Let’s look at the complexity of understanding compassion meditation in Buddhist traditions. First, we have to consider there are three main Buddhist schools or vehicles, Theravada, Mahayana and Vajrayana, each has a different world view. These particular world views lead to operational differences in how the concept of compassion is integrated into meditation methods. Furthermore, multiple schools exist within the three ‘vehicles’, each of which may have a degree of uniqueness in their compassion practices. At this stage, it’s probably better not to discuss the role of non-dual compassion as there is almost nothing replicated in the scientific literature about this element of human consciousness (although we all access it every day).

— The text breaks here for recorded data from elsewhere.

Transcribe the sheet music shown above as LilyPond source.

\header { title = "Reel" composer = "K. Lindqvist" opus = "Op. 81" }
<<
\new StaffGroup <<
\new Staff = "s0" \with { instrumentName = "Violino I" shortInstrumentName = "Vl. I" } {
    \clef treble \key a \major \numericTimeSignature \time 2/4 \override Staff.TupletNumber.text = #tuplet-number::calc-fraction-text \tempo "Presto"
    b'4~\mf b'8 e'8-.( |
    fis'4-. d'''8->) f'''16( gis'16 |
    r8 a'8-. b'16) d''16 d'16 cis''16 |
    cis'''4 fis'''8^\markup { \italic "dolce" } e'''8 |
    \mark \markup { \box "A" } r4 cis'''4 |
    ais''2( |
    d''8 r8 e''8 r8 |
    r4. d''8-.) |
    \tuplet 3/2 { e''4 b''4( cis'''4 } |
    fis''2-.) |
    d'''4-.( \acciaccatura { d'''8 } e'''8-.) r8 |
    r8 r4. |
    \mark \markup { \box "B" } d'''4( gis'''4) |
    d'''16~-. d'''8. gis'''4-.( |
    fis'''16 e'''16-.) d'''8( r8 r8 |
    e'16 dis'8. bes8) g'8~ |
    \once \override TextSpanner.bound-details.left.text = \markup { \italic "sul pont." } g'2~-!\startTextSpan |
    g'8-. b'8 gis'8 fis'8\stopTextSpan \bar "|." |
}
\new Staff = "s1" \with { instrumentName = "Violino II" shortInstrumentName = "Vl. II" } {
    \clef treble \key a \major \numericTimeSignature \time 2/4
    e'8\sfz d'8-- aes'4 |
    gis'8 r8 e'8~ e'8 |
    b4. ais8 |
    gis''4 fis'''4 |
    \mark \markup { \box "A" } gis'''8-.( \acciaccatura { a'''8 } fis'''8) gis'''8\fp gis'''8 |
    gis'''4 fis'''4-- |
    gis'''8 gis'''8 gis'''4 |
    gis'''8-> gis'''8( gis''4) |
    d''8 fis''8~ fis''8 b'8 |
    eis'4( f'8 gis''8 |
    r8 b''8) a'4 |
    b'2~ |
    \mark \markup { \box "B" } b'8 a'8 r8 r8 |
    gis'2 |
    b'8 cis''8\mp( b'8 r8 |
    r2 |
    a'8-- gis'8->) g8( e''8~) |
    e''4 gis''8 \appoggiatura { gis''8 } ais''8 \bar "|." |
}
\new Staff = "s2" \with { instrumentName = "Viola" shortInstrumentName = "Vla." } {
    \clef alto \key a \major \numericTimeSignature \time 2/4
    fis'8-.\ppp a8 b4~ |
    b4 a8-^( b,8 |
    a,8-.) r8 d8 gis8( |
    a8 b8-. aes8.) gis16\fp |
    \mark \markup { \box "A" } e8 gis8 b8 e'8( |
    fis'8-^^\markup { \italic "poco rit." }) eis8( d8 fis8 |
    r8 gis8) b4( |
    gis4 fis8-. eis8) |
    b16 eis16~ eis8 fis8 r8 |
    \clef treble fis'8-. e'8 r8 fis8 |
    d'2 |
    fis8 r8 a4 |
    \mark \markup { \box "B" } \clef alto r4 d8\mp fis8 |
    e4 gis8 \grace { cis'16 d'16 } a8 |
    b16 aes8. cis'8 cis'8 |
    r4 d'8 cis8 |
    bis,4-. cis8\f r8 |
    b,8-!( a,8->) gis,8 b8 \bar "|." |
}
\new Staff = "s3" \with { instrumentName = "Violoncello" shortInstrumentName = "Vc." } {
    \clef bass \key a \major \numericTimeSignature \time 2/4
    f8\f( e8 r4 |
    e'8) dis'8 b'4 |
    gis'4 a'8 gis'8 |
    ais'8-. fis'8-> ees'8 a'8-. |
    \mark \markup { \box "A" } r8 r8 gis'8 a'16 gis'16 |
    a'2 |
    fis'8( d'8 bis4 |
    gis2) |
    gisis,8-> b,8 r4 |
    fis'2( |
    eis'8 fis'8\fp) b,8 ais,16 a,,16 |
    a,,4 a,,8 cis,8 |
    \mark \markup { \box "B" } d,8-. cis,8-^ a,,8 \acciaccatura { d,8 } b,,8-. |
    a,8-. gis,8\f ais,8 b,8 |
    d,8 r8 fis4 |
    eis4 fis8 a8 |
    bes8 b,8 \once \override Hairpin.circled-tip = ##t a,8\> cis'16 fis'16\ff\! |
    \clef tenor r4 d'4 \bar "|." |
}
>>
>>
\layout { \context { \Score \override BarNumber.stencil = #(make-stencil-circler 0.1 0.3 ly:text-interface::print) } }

So the take-home message here is how well we define compassion will inevitably be linked to our ability to harness meditation practices’ health and well-being benefits.
Notes:
- Luberto, Christina M., Nina Shinday, Rhayun Song, Lisa L. Philpotts, Elyse R. Park, Gregory L. Fricchione, and Gloria Y. Yeh. “A systematic review and meta-analysis of the effects of meditation on empathy, compassion, and prosocial behaviors.” Mindfulness 9, no. 3 (2018): 708-724.
- King, Richard. “‘Paying attention’in a digital economy: reflections on the role of analysis and judgement within contemporary discourses of mindfulness and comparisons with classical Buddhist accounts of sati.” In Handbook of Mindfulness, pp. 27-45. Springer, Cham, 2016.